Stop or go even higher?

As shown historically, this kind of upside adjustment in real rates occurred in a short period (two to six months) and is usually associated with a Fed hiking cycle (Figure 4). After a 100bps adjustment over the last two months, should we consider the process as completed?

Figure 4: Historical monthly change in US 10-year real rates and Fed Fund rates

Source: Bloomberg, Unigestion, as of 30 April 2022

The answer depends on whether you focus on the absolute level or the change over that period. Over the last three Fed-hiking cycles since 1999, the change in real rates was on average 110 basis points, hence quite similar to the current adjustment. Nevertheless, history also shows that the Fed never stops to tighten financial conditions before 10-year real rates turn positive (4.2% in 2000, 2.5% in 2007 and 1% in 2018). Given that the current context features a record overshoot of inflation vs. its target and that the starting point for monetary normalisation is unusually accommodative, it seems reasonable to expect a larger rise in real rates and terminal real rates close to those seen during 2015/2018 hiking cycle, around 1%. If history repeats itself, we should continue to experience an environment driven by sudden volatility spikes and short-term correlation shocks.
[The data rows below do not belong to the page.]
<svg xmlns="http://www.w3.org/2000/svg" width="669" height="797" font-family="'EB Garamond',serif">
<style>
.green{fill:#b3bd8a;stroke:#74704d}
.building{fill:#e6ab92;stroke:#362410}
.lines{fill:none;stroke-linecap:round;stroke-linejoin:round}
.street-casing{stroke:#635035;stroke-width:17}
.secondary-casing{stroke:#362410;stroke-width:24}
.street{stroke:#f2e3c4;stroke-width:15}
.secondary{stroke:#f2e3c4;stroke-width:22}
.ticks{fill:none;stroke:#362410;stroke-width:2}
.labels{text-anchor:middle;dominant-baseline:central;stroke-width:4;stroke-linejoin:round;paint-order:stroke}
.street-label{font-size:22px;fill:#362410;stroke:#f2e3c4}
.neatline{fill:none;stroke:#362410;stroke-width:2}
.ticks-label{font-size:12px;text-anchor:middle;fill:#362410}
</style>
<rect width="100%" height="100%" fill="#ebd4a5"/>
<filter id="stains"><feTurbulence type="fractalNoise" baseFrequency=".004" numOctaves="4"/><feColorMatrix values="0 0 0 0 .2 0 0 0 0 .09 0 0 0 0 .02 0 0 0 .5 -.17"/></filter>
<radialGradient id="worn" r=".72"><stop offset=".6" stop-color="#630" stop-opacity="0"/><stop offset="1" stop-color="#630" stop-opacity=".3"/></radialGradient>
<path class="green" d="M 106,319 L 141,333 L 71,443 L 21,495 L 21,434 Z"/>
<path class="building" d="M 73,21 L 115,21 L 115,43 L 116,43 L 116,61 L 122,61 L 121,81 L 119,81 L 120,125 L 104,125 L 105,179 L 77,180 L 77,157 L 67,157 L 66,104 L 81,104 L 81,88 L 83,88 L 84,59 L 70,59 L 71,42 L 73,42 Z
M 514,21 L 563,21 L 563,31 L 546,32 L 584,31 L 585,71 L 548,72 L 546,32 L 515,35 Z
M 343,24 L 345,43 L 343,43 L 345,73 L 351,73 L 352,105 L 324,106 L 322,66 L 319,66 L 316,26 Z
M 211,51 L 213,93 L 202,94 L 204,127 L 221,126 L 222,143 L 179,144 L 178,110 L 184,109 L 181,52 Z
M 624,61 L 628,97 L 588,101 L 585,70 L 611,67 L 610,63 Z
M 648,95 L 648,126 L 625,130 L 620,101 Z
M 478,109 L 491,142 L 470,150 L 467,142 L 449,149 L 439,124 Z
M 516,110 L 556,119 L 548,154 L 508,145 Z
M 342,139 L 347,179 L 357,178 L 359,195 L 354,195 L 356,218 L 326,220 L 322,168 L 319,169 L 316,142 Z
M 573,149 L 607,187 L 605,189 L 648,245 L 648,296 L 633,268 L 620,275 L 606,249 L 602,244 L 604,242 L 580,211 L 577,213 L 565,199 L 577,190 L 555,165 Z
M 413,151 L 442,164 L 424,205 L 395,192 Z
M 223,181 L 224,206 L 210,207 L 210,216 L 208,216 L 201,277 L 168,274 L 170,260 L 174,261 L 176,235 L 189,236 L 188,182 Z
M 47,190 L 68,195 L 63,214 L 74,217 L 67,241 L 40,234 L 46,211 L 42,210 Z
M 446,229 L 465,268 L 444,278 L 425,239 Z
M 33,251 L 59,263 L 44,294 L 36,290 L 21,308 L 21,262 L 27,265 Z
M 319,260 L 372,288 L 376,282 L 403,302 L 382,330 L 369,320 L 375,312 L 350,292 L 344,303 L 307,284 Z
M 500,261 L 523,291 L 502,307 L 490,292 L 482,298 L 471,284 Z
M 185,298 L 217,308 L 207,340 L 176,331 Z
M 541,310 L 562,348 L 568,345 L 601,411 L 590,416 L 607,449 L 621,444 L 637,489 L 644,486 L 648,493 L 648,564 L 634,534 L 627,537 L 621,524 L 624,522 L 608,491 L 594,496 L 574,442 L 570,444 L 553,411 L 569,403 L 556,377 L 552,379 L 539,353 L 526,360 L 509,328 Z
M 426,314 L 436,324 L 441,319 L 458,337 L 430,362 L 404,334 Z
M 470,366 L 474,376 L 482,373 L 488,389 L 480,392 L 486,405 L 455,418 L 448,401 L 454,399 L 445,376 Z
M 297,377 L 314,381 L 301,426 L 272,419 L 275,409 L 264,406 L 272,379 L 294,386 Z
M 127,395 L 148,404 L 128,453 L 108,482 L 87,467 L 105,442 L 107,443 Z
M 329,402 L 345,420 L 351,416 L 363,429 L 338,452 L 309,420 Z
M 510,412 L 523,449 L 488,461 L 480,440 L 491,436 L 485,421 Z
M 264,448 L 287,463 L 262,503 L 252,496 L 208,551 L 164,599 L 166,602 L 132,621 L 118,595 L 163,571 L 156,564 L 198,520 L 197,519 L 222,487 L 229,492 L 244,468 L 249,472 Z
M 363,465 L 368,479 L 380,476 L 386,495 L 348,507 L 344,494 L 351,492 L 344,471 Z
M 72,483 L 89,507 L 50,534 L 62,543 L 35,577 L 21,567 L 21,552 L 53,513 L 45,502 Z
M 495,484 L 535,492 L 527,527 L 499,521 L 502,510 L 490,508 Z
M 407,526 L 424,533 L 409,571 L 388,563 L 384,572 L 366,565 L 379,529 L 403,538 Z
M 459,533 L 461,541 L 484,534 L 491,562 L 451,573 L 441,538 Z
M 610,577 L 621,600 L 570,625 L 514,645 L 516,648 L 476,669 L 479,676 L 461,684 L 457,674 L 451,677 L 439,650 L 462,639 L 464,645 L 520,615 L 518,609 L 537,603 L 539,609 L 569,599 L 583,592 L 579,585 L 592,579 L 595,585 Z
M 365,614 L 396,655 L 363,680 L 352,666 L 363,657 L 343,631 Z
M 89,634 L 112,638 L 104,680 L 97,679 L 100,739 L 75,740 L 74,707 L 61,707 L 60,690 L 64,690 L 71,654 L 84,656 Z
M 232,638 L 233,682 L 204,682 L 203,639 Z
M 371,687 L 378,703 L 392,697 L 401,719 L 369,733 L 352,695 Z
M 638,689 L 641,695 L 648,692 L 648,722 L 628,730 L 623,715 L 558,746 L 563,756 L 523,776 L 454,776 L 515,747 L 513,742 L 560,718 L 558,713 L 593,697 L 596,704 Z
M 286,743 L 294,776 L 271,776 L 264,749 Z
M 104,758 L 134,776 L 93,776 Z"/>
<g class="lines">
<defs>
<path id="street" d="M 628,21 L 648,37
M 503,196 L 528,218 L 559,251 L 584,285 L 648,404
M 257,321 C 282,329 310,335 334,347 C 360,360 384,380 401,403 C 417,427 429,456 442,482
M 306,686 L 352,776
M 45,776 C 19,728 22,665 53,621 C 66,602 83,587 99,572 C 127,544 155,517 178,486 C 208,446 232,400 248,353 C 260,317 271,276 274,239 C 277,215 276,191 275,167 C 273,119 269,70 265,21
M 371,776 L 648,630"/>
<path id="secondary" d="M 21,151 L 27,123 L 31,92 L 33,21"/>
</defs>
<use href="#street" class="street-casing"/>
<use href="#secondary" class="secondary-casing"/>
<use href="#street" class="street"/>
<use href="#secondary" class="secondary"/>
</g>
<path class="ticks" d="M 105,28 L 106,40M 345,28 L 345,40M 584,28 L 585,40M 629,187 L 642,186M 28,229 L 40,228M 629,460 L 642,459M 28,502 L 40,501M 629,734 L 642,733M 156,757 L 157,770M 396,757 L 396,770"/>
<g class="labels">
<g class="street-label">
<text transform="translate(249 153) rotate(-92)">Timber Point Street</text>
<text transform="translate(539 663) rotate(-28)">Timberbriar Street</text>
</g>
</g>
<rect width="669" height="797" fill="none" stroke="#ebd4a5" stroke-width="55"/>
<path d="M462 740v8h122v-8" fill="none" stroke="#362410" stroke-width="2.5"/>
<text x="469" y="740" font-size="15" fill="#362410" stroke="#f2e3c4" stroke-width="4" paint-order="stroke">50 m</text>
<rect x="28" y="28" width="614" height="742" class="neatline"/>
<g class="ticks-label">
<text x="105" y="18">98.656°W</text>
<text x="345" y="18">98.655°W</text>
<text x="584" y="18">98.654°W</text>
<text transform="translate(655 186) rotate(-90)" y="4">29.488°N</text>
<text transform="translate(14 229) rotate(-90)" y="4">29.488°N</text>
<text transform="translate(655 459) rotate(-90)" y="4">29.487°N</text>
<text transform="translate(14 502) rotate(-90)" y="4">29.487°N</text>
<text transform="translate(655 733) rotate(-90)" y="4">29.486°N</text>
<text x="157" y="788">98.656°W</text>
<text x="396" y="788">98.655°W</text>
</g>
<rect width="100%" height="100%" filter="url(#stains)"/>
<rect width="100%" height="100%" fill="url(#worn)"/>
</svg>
On a longer-term horizon however, higher real rates would also underline central bank credibility and confirm the Fed scenario, which sees the US economy as strong enough to absorb the current financial tightening.

Unigestion Nowcasting

World Growth Nowcaster

World Inflation Nowcaster

Market Stress Nowcaster

Weekly Change

  • Last week, our World Growth Nowcaster declined slightly, as US and Chinese economies slowed.
  • Our World Inflation Nowcaster moved up slightly with most economies seeing additional inflationary pressures.
  • Our Market Stress Nowcaster was steady, as improving liquidity was offset by higher volatilities.